_Work order_: Copy out the listing below word for word, leaving out the pictures.

Given records Start Marker

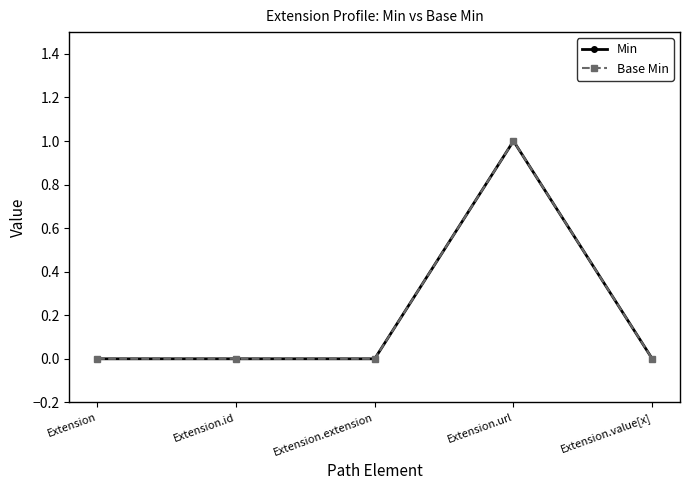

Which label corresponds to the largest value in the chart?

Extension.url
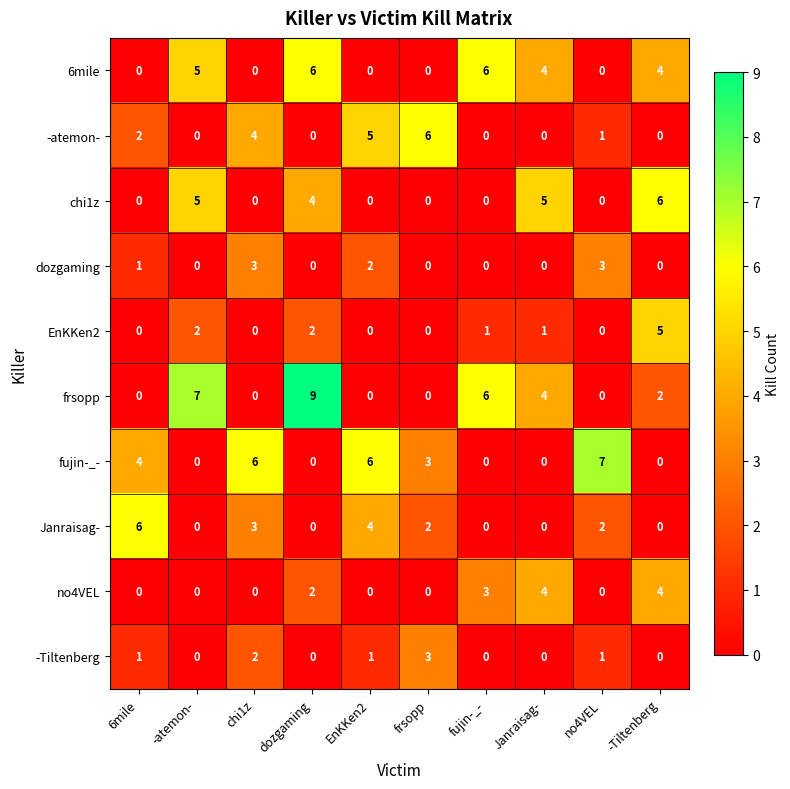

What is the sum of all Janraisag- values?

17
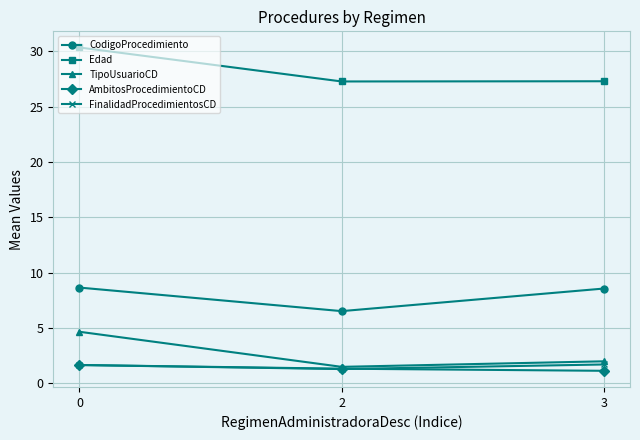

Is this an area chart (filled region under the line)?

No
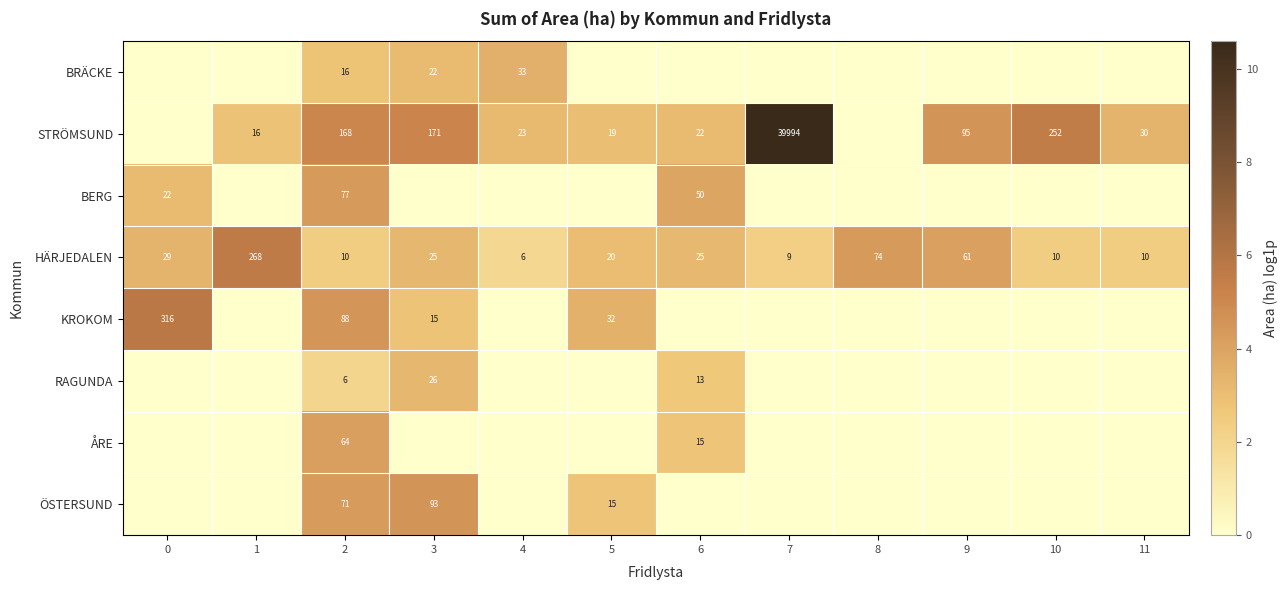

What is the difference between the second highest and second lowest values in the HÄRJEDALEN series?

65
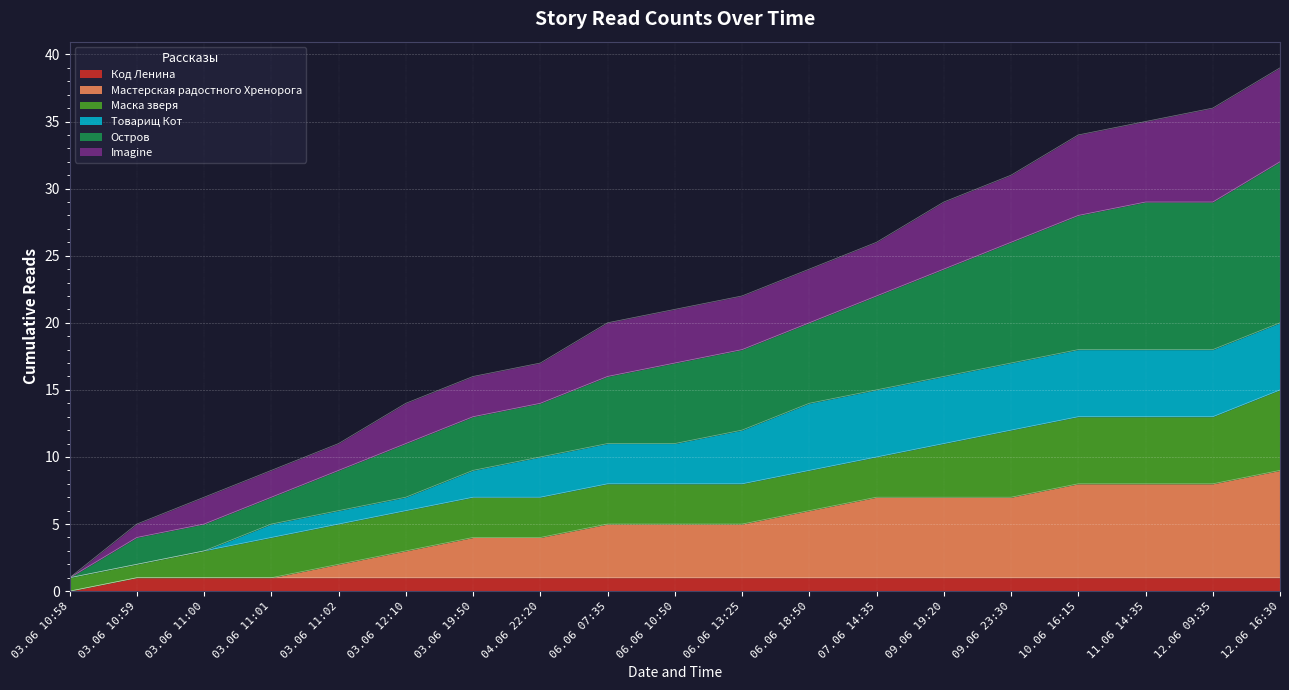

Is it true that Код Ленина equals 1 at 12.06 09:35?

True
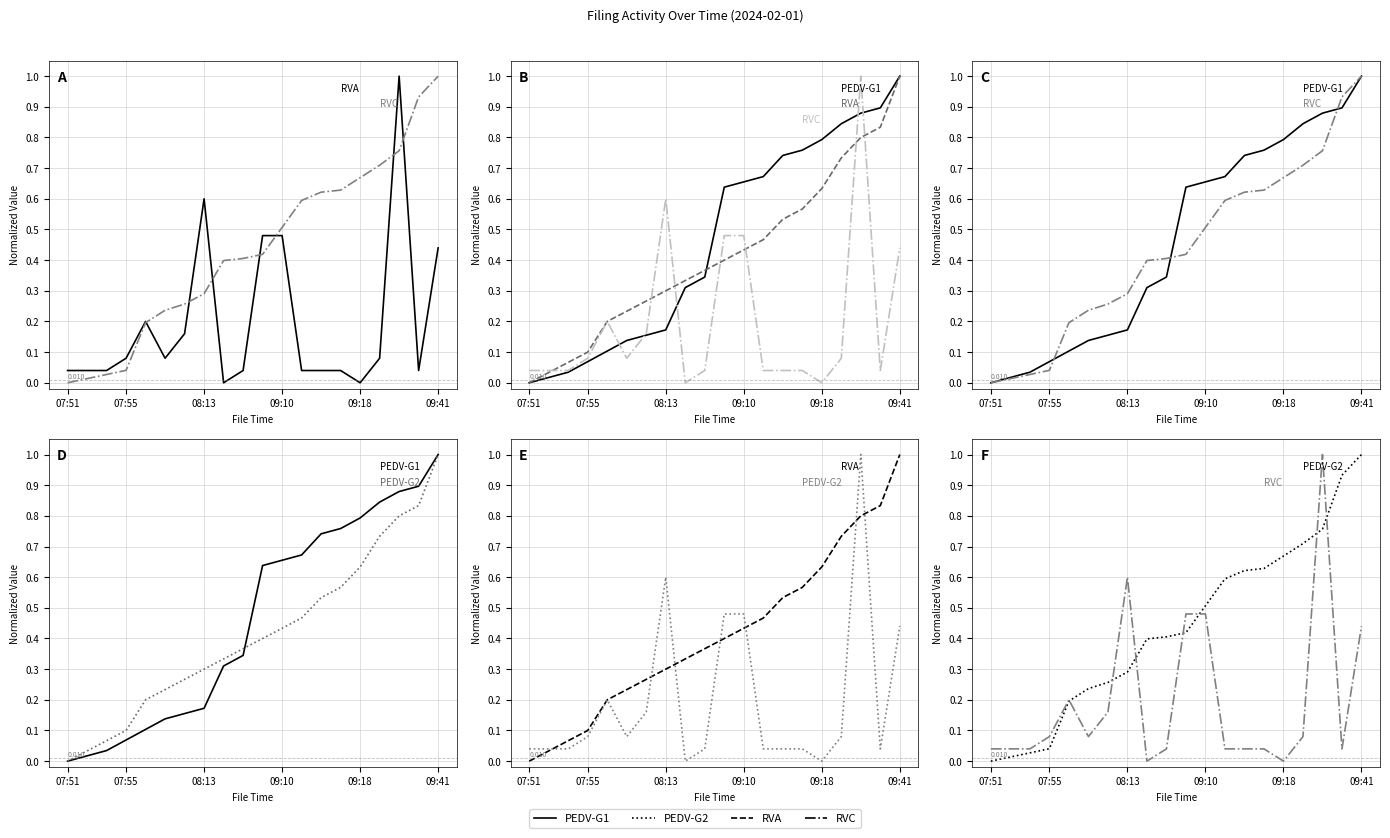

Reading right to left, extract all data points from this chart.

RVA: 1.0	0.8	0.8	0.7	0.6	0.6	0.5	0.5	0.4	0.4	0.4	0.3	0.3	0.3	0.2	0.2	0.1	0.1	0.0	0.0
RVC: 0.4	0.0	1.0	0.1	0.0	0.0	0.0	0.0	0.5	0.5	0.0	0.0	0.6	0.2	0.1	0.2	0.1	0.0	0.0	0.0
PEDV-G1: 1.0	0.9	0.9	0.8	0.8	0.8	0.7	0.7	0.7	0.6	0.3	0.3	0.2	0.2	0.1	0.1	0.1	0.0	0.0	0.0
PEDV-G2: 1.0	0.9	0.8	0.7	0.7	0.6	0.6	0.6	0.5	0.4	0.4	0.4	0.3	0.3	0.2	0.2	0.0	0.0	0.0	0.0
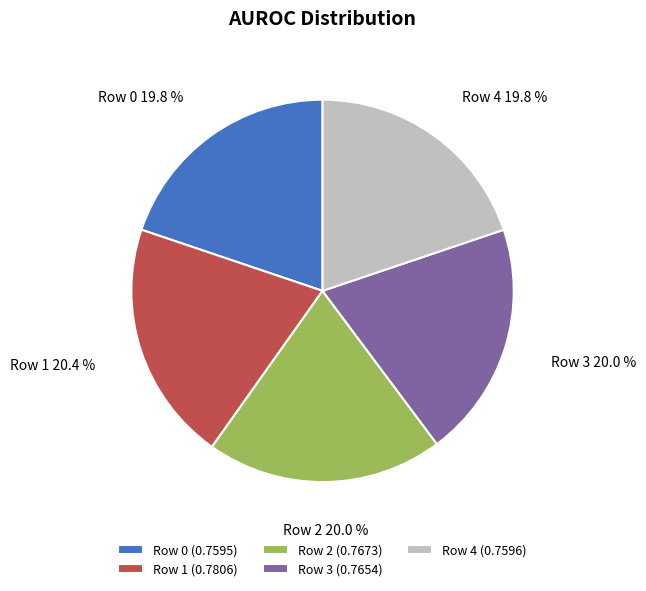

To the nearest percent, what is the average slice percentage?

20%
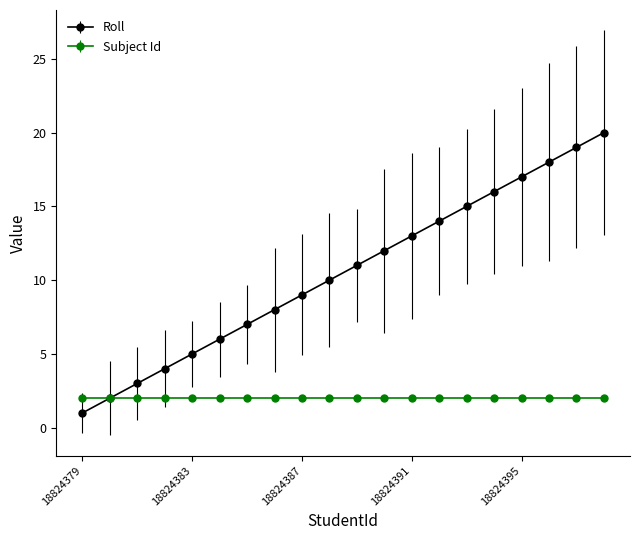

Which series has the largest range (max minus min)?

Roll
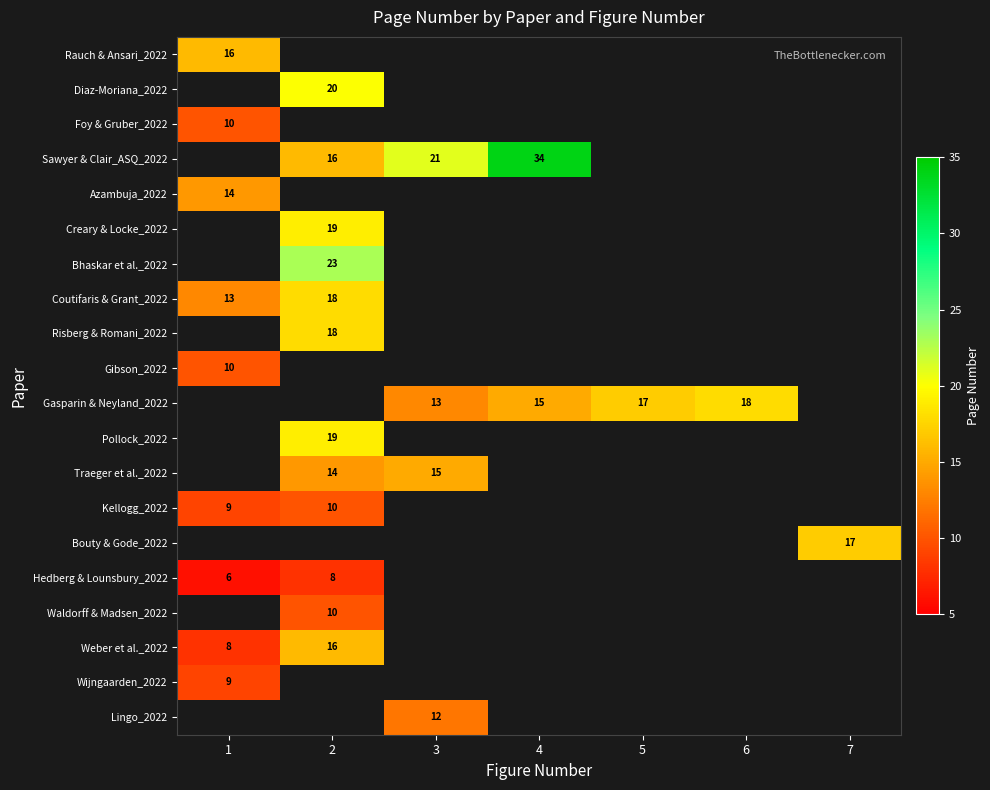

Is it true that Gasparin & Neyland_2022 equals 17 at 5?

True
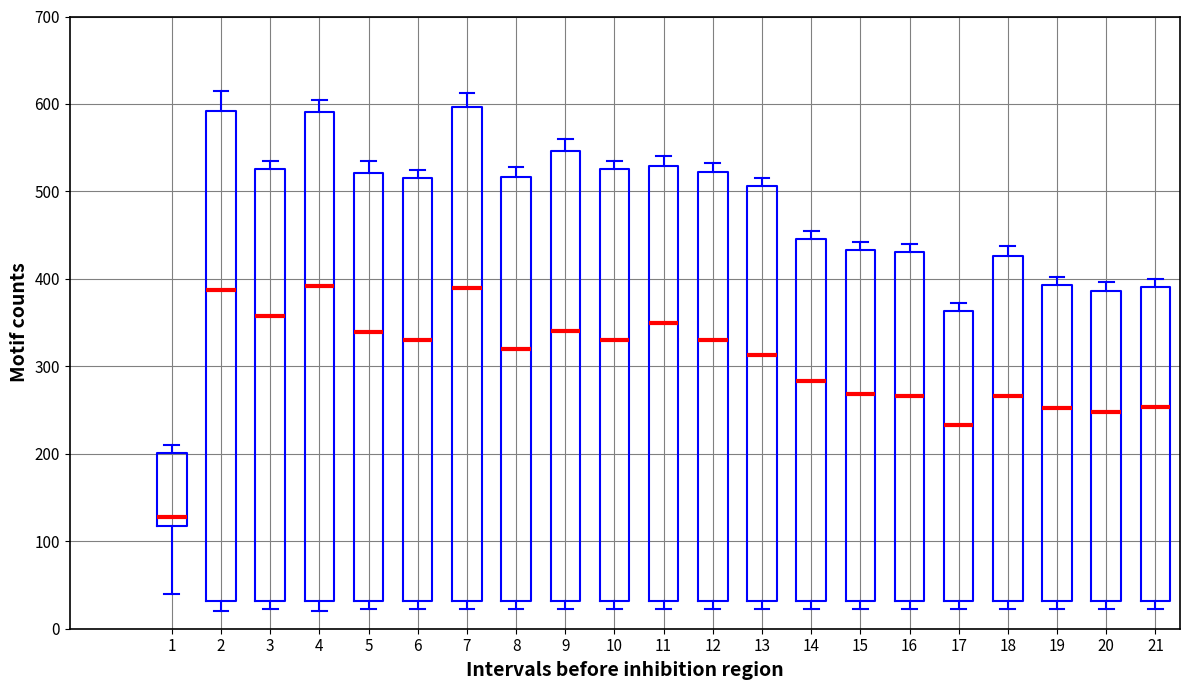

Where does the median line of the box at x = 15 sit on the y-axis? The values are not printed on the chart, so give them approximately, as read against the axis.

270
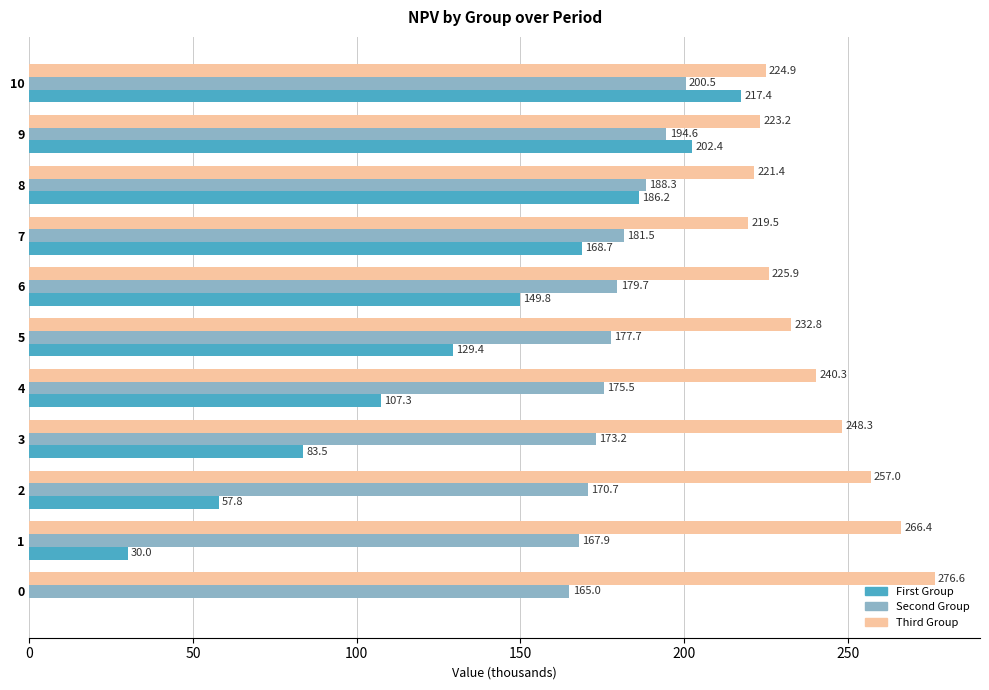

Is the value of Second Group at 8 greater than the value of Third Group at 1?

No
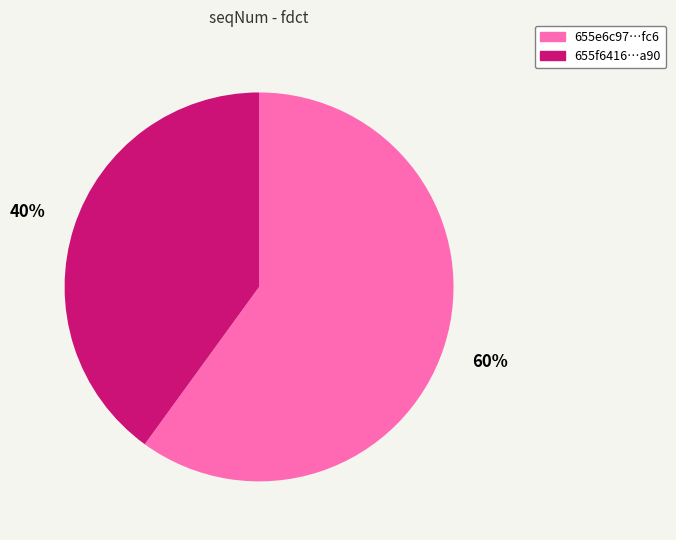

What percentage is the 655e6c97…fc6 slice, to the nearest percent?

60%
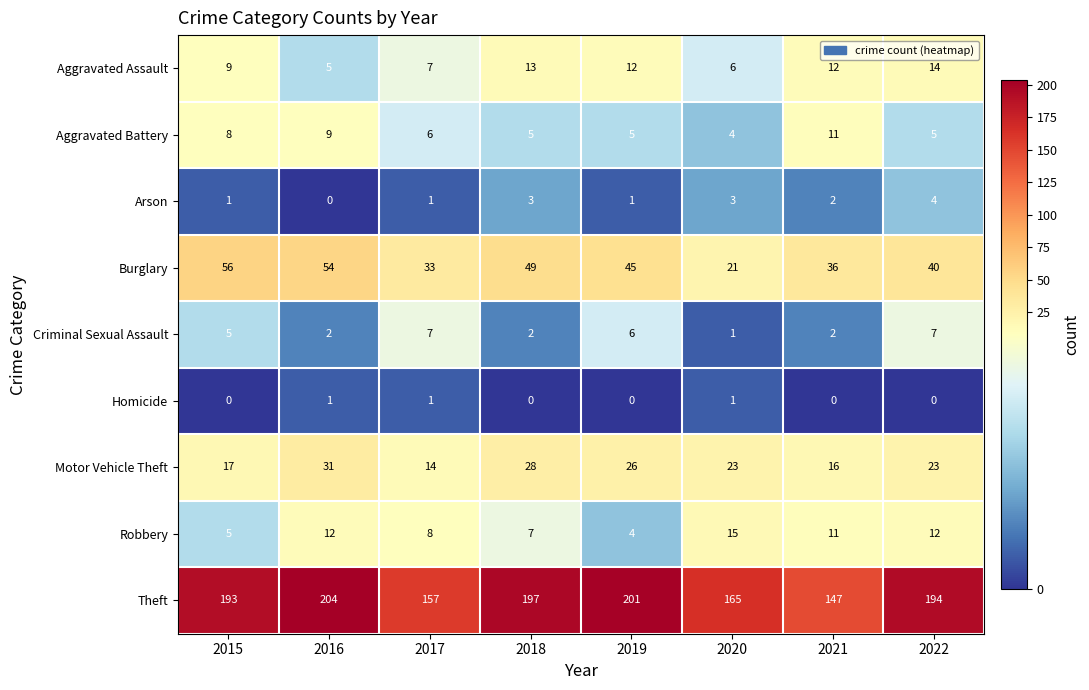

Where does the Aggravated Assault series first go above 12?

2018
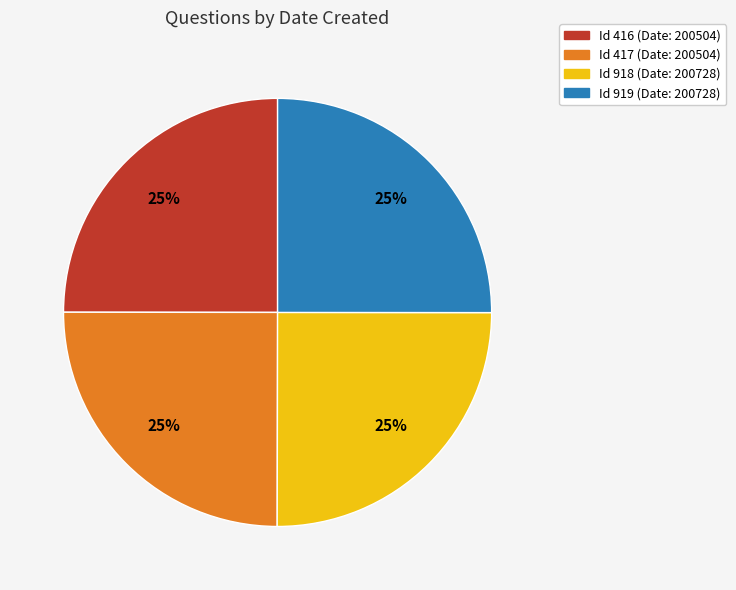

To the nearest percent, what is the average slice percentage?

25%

Given records End Marker

_Solution for this exercise_:
Which label corresponds to the largest value in the chart?

Extension.url

What is the sum of all Janraisag- values?

17

Is this an area chart (filled region under the line)?

No

What is the difference between the second highest and second lowest values in the HÄRJEDALEN series?

65

Is it true that Код Ленина equals 1 at 12.06 09:35?

True

Reading right to left, extract all data points from this chart.

RVA: 1.0	0.8	0.8	0.7	0.6	0.6	0.5	0.5	0.4	0.4	0.4	0.3	0.3	0.3	0.2	0.2	0.1	0.1	0.0	0.0
RVC: 0.4	0.0	1.0	0.1	0.0	0.0	0.0	0.0	0.5	0.5	0.0	0.0	0.6	0.2	0.1	0.2	0.1	0.0	0.0	0.0
PEDV-G1: 1.0	0.9	0.9	0.8	0.8	0.8	0.7	0.7	0.7	0.6	0.3	0.3	0.2	0.2	0.1	0.1	0.1	0.0	0.0	0.0
PEDV-G2: 1.0	0.9	0.8	0.7	0.7	0.6	0.6	0.6	0.5	0.4	0.4	0.4	0.3	0.3	0.2	0.2	0.0	0.0	0.0	0.0

To the nearest percent, what is the average slice percentage?

20%

Which series has the largest range (max minus min)?

Roll

Is it true that Gasparin & Neyland_2022 equals 17 at 5?

True

Where does the median line of the box at x = 15 sit on the y-axis? The values are not printed on the chart, so give them approximately, as read against the axis.

270

Is the value of Second Group at 8 greater than the value of Third Group at 1?

No

What percentage is the 655e6c97…fc6 slice, to the nearest percent?

60%

Where does the Aggravated Assault series first go above 12?

2018

To the nearest percent, what is the average slice percentage?

25%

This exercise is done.